Eine weitere Touren-App, die sich gut zur Offline-Navigation eignet, ist OsmAnd. Die Bedienung von OsmAnd ist etwas komplexer als die von Komoot und Outdooractive, weshalb Einsteiger sich erst einmal in die App einarbeiten müssen. Wen das nicht abschreckt, der bekommt ein Tool mit zahlreichen Navigations- und Routenplanungsoptionen, einer detail­reichen Karte, deren Aussehen man passend zur aktuellen Sportart ändern kann (etwa Topo oder Offroad) sowie eine Points-­­of-­interest-Anzeige und eingeblendete Höhenlinien.

Nachdem Nutzer das für sie interessante Kartenmaterial heruntergeladen haben, speichert und berechnet OsmAnd Touren offline und lokal, also direkt auf dem Smartphone. Dabei ist darauf zu achten, nur Karten von Orten herunterzuladen, die man befahren oder bewandern möchte, da sonst der Speicher für Fotos und Videos nicht ausreichen könnte.

OsmAnd ist nicht ganz so einsteigerfreundlich wie Komoot oder Outdoor­active. Mit ein wenig Einarbeitung erhält man aber eine sehr umfang­reiche Navigations- und Touren­planungs-App.

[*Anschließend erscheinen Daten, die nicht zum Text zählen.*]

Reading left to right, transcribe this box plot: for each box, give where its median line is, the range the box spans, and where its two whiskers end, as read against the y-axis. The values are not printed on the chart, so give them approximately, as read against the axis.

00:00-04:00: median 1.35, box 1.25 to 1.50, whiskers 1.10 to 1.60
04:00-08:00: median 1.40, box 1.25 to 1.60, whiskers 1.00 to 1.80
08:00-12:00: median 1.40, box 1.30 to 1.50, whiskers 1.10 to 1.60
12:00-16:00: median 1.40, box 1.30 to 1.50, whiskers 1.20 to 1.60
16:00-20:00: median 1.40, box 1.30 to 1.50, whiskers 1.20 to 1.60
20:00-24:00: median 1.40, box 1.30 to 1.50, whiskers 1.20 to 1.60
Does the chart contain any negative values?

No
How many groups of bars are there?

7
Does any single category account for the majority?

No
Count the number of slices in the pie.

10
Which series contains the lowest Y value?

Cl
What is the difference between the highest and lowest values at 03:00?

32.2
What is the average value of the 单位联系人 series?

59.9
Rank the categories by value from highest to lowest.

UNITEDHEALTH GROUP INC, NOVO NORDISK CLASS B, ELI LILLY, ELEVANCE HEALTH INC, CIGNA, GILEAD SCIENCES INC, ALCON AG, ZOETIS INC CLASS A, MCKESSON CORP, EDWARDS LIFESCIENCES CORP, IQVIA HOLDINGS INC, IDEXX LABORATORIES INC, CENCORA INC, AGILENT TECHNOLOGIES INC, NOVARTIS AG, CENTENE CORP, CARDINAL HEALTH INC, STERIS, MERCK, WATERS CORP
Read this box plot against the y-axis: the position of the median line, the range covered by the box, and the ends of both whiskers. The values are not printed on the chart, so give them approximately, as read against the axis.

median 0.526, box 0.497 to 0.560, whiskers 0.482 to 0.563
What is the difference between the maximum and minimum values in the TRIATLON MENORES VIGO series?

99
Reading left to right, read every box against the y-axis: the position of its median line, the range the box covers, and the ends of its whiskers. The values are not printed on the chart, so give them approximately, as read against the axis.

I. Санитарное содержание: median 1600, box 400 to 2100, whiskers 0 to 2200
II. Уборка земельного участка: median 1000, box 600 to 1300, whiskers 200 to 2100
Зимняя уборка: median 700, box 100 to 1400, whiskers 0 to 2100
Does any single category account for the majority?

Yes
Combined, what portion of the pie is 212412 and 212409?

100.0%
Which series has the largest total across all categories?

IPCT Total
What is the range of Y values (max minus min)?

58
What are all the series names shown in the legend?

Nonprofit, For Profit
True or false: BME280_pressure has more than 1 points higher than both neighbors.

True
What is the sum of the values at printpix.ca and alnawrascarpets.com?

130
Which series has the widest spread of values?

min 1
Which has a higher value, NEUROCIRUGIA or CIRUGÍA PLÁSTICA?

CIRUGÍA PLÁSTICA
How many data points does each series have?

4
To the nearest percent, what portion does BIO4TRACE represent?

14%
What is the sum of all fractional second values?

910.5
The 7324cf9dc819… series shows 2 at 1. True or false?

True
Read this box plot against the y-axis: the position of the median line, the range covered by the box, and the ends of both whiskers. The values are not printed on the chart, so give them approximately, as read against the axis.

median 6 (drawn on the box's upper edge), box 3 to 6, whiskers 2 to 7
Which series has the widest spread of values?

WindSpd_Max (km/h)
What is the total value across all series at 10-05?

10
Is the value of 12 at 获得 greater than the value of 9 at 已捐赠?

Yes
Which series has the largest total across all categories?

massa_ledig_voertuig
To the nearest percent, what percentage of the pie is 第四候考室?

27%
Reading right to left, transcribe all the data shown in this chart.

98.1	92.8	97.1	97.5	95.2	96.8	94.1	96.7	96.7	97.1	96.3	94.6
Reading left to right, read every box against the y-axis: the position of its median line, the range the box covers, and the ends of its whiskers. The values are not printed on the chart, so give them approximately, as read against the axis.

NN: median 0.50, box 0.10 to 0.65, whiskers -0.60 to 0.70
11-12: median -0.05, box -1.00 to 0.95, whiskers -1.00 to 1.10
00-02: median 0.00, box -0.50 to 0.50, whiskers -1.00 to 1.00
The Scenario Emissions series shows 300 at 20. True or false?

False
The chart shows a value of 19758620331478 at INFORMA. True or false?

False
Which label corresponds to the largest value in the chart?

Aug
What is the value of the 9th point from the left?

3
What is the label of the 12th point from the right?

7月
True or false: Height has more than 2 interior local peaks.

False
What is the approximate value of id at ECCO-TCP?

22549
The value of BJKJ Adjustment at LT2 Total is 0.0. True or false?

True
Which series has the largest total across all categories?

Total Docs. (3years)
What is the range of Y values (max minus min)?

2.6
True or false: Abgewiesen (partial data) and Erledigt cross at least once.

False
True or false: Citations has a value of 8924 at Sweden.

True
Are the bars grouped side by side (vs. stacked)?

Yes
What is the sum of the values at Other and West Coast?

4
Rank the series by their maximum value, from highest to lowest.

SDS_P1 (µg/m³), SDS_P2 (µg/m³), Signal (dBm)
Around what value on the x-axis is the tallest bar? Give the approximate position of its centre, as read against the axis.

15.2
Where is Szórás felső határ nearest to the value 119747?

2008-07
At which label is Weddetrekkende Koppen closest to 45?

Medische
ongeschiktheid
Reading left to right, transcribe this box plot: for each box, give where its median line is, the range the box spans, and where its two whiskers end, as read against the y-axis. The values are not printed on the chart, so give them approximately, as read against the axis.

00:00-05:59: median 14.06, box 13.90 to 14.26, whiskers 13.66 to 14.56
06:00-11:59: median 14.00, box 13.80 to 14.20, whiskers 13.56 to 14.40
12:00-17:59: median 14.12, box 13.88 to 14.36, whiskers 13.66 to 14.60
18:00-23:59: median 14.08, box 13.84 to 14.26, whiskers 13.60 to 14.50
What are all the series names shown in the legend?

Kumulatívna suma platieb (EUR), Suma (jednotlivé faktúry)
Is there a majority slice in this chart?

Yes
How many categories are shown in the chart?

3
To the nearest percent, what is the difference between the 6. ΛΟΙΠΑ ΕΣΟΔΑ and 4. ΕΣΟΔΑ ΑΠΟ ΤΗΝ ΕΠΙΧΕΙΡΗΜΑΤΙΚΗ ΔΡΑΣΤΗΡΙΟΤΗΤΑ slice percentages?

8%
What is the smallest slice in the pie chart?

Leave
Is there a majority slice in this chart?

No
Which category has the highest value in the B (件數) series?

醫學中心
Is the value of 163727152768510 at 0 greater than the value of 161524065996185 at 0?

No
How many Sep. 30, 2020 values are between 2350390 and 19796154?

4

OsmAnd ist nicht ganz so einsteigerfreundlich wie Komoot oder Outdoor­active. Mit ein wenig Einarbeitung erhält man aber eine sehr umfang­reiche Navigations- und Touren­planungs-App.

Foto: c't

Fahrradnavigation

Wer nach einer reinen Fahrradtouren-App sucht, für den gibt es Apps wie Bike Citizens. Je nachdem, ob man zügig zur Arbeit fahren möchte oder nach einer entspannten Spazierfahrt sucht, gibt es die Routenoptionen »Gemütlich«, »Normal« und »Schnell«. In der Premiumversion können Nutzer die Karten herunterladen und Heatmaps ihrer Fahrten erstellen.

Bike Citizens berücksichtigt auch E-Motoren und Schiebestrecken bei der Routenplanung.

Bike Citizens berücksichtigt auch E-Motoren und Schiebestrecken bei der Routenplanung.

Foto: c't

Vielleicht hätten die Tiere aus »Viel Glück mit dem Barschwein« eine passende Touren-App gebraucht – sie bleiben am Ende der Geschichte nämlich einfach, wo sie sind, weil sie es überall am schönsten finden.